Already, the last conversation she’d had with Faye filled her with remorse. It had been three weeks ago. Faye had mentioned she might want to hire Tara to consult with Wharton Electronics. The words had been casual, but Tara had picked up tension in her voice.
Instead of leaving silence for Faye to fill with her deeper intentions, Tara had been glib, joking that she’d be too pricey for penny-pinching Joseph to sign off on.
What had Faye said exactly? We’re going through a transition. That was code for money troubles, Tara knew from experience with her corporate clients.
We fired the factory manager. I’m not sure that helped, but I’m too close to it. Your professional eye would help.
Tara would have been honored to work with Faye. Thrilled. Her father might have been an obstacle, but for Faye’s sake, Tara would have cleared the air, done what needed to be done for the job.
After that, Faye had said, I miss you. It’s been too long, which startled Tara, since Faye was as restrained as their parents.
Embarrassed by the rawness of her own feelings, Tara hadn’t said what she felt—I miss you, too. I need to visit. Instead, over the lump in her throat, she’d said, Get Joseph to write me a check and I’ll be there in a heartbeat.
I’ll see what I can do, Faye had said, but her laugh had been hollow, her tone wistful. Why hadn’t Tara really listened?
What if those were the last words Tara ever heard from her sister? Panic surged, but she fought it. She needed to stay calm and clearheaded. On top of that, she had the webinar tonight with the make-or-break client she’d had to abandon in San Francisco. The continued success of her new company depended on how she performed with Cameron Plastics. There had been opposition to hiring her—a general distrust of consultants—so her abrupt departure at the start of the meeting had put the job in jeopardy.
That had to wait. Faye was all that mattered right now.
She looked around. Faye’s area, separated from the rest of the busy ICU by a beige curtain, seemed so desolate, the only furnishings medical equipment. Tara had had to leave the flowers she’d brought—peonies, Faye’s favorite—at the nurses’ station. Too many bacteria for the fragile patients in intensive care. Rita, one of the nurses, had said she could bring a photo and tape it up for Faye to look at when she woke. If she woke. The thought made Tara tremble so hard her teeth rattled.
The curtain rings sang as Rita breezed in. The sight of the trim black woman with kind eyes and a wide smile cheered Tara. She’d been in every fifteen minutes to check on Faye.
“How you doing?” she asked, glancing at Tara as she took Faye’s temperature.
“I’m fine.
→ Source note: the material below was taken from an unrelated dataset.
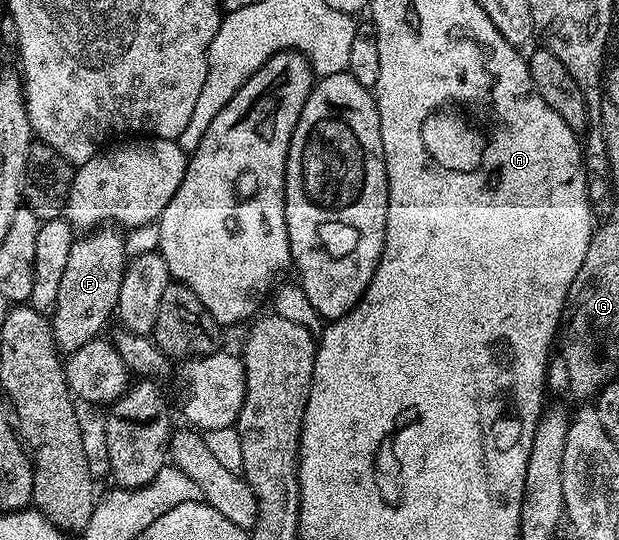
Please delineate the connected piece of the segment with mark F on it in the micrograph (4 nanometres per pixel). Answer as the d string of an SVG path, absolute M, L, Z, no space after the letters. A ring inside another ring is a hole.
M101 225L75 240L70 249L70 257L66 260L66 270L62 273L61 288L58 289L58 301L52 310L50 322L52 336L56 342L56 350L61 353L71 353L82 349L91 339L97 338L100 331L116 315L118 305L118 293L122 289L122 277L124 269L129 262L129 252L124 252L124 239L119 235L121 232L112 225Z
How’s Faye?”
“Let’s just see.” Rita performed the neuro check, running a flashlight across Faye’s eyes, pressing her skin with the point of a safety pin, then gripping her hand. “Squeeze, baby,” Rita said to Faye. “Do that for me now.”
Tara held her breath, staring at her sister’s pale hand in Rita’s brown one, waiting for a twitch, a quiver, a flicker of life, but her sister was as still as the death that stalked her.
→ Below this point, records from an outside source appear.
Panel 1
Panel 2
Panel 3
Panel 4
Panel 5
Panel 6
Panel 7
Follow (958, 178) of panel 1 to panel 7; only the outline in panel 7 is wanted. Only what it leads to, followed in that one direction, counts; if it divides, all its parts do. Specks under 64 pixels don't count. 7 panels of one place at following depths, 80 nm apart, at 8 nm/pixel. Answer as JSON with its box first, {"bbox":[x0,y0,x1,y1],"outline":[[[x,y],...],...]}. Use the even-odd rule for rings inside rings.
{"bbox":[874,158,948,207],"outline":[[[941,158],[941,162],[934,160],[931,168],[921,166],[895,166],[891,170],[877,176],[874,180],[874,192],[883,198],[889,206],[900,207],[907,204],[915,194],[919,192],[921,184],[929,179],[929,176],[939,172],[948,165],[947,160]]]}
Rita put down Faye’s hand, then turned to go.
“She could wake up any time, right?” Tara asked.
“She could.” There was a hesitation in Rita’s voice.
“Or...” Tara swallowed hard. “We could lose her.”
Rita didn’t answer.
“How does she compare to other patients with similar injuries?”
“I’m in ICU as a vacation fill-in, so I can’t really say.” The despair Tara felt must have shown on her face because Rita added, “She’s made it this far. She’s a fighter.”
“She is.” Tara’s heart swelled with pride. Faye had always been strong and brave. Surely that would save her. “What can I do to help? Bring in music? Read to her? Isn’t that good for coma patients?”
“Once she makes it out of ICU,” Rita said. “Long as it’s good music,” she added sternly, clearly joking to cheer Tara up. “She’ll likely end up on my floor and I have my standards.”
Tara went along with the joke. “I’m not sure what she’s into now, but when she was a teenager, she liked the B-52s...Fine Young Cannibals...Madonna...U2. How’s that sound?” As a little girl, Tara used to copy moves from MTV videos to practice with Faye, who’d been an uncoordinated teenager.